The disease spreads very cleverly. It can hide in apparently healthy root crops and destroy them at the stage of planting on the seeds. Or the mycelium may remain in them, which waits for the plant to grow, and then the diseased bush becomes the source of infection. The fungus is not afraid of harsh winters either - it can withstand frosts down to –25°C and live in the soil for up to 3 years.

Measures to combat Phomasis:

1. Carefully remove and transport carrots to prevent mechanical damage. Carefully inspect root crops before storing them and destroy diseased specimens. 2. Disinfect storage facilities using a 40% formaldehyde solution (1 part formaldehyde to 100 parts water) or copper sulfate (1 part vitriol to 45 parts water). Fumigate the room (at the rate of 60 g of sulfur per 1 cubic meter of room). 3. Store root vegetables at a temperature of 0-1°C and air humidity of 88-90%. These values ​​must remain constant. 4. Soak uterine roots in a 5% Fundazol suspension according to the instructions. 5. During the growing season, treat seed plants with a 1% solution of Bordeaux mixture at the rate of 0.6-0.8 l/sq.m.

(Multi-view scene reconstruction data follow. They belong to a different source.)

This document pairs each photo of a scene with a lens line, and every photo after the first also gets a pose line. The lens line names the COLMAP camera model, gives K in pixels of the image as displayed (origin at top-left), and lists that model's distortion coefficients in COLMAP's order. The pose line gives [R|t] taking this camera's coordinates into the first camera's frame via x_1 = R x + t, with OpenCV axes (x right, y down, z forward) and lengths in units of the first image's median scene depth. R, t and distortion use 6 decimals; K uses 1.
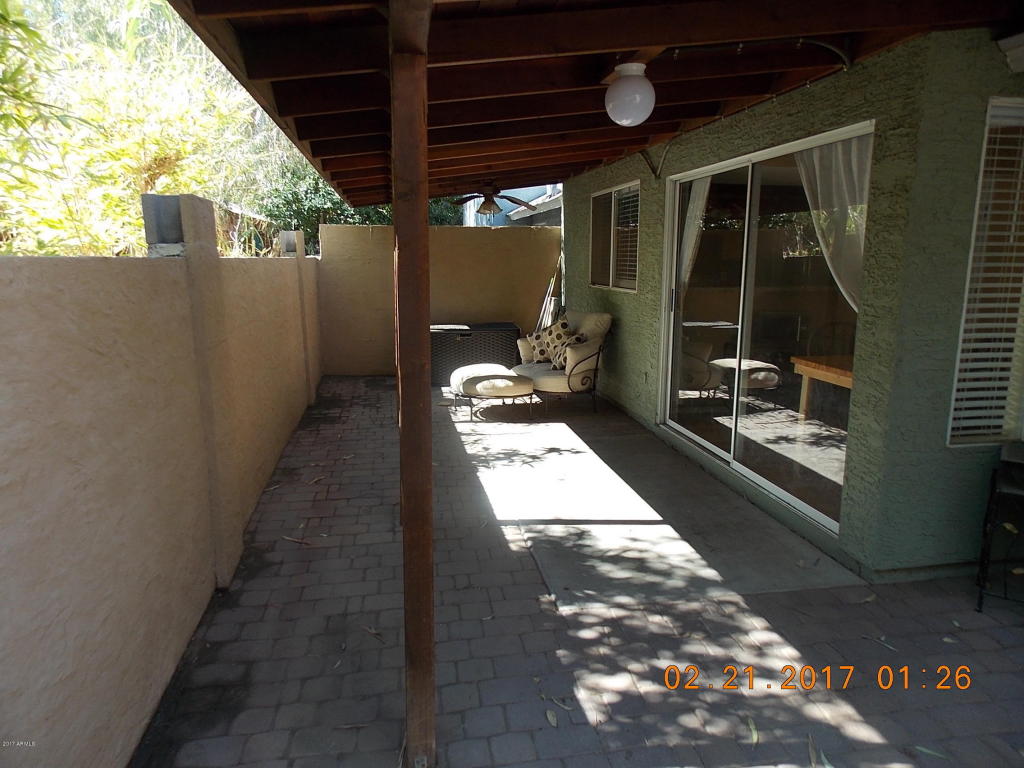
lens RADIAL K [[679.5, 0, 512.6], [0, 679.5, 386.5], [0, 0, 1]] dist [0.008748, -0.011915]
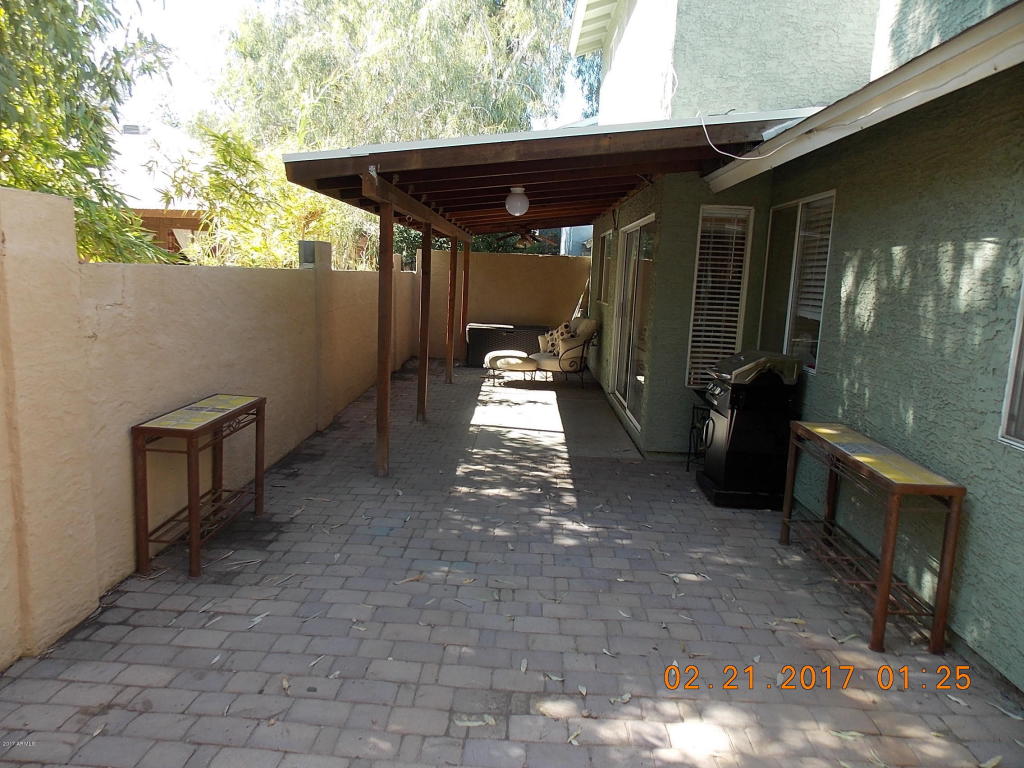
lens RADIAL K [[679.5, 0, 510.6], [0, 679.5, 380.6], [0, 0, 1]] dist [0.008748, -0.011915]
pose [[0.979639, 0.070119, -0.188122, 0.370423], [-0.077116, 0.996567, -0.030131, 0.118551], [0.185363, 0.044025, 0.981683, -0.657048]]
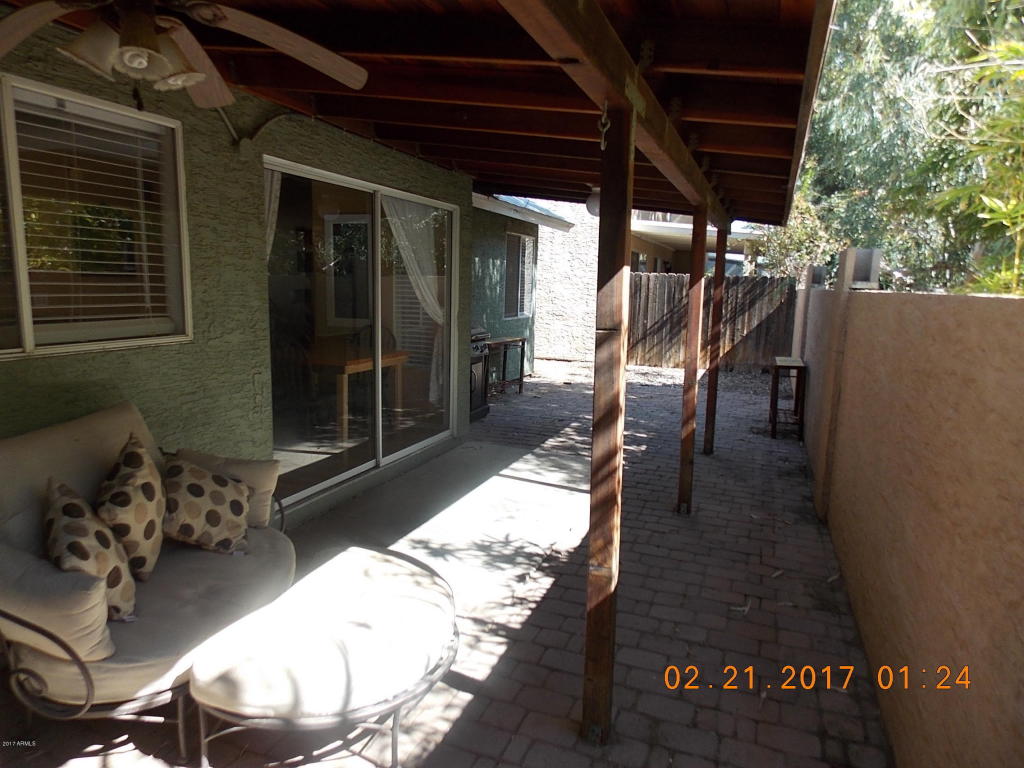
lens RADIAL K [[679.5, 0, 513.2], [0, 679.5, 384.1], [0, 0, 1]] dist [0.008748, -0.011915]
pose [[-0.859882, -0.108277, 0.498877, -0.416270], [0.059963, 0.949060, 0.309338, -0.352138], [-0.506959, 0.295908, -0.809587, 1.833041]]
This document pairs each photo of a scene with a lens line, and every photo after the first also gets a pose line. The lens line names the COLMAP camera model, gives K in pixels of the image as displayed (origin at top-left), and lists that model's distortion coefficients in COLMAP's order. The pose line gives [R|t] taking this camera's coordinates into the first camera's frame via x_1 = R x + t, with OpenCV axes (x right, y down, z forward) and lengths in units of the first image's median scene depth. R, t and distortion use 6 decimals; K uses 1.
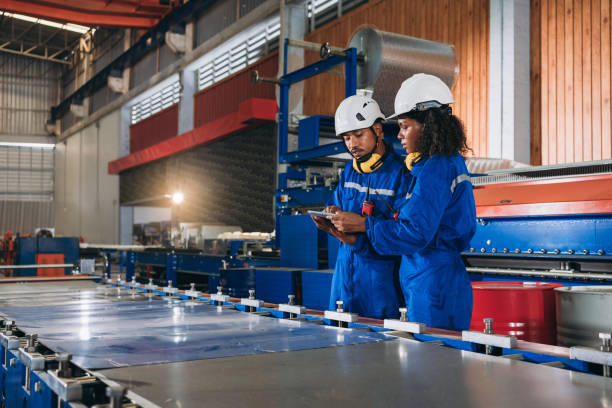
lens RADIAL K [[655.9, 0, 309.7], [0, 655.9, 202.4], [0, 0, 1]] dist [0.043956, -0.010249]
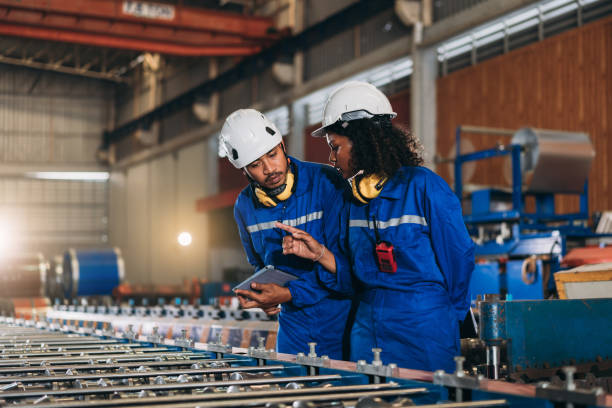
lens RADIAL K [[963.8, 0, 304.5], [0, 963.8, 204.4], [0, 0, 1]] dist [0.002107, -0.087703]
pose [[0.997489, -0.012798, -0.069654, -0.082474], [0.010743, 0.999498, -0.029809, -0.016890], [0.070000, 0.028986, 0.997126, -0.358987]]
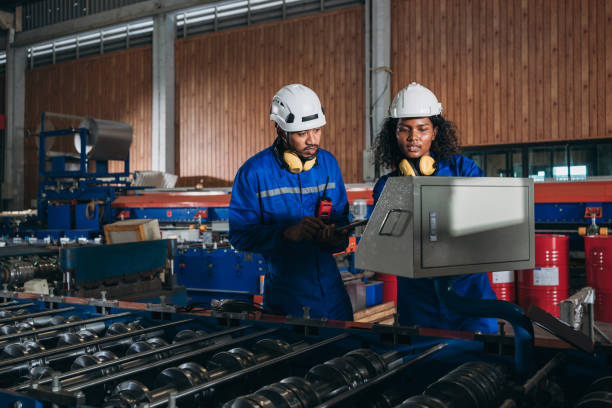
lens RADIAL K [[655.9, 0, 309.7], [0, 655.9, 202.4], [0, 0, 1]] dist [0.043956, -0.010249]
pose [[0.888110, -0.004816, 0.459606, -0.091811], [-0.017730, 0.998842, 0.044727, -0.033570], [-0.459289, -0.047871, 0.886996, -0.425143]]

The following carrot varieties are considered relatively resistant to Phoma: Dolyanka, Coral, Calgary F1, Callisto, Supernant.

Why do carrots rot during storage?

Have there been any cases of carrots being damaged during storage? Not many people know how to properly store carrots, so they make the simplest mistakes. In many cases, the entire carrot crop may be lost due to diseases that appear during storage. What diseases you can encounter and how to prevent them will be discussed below.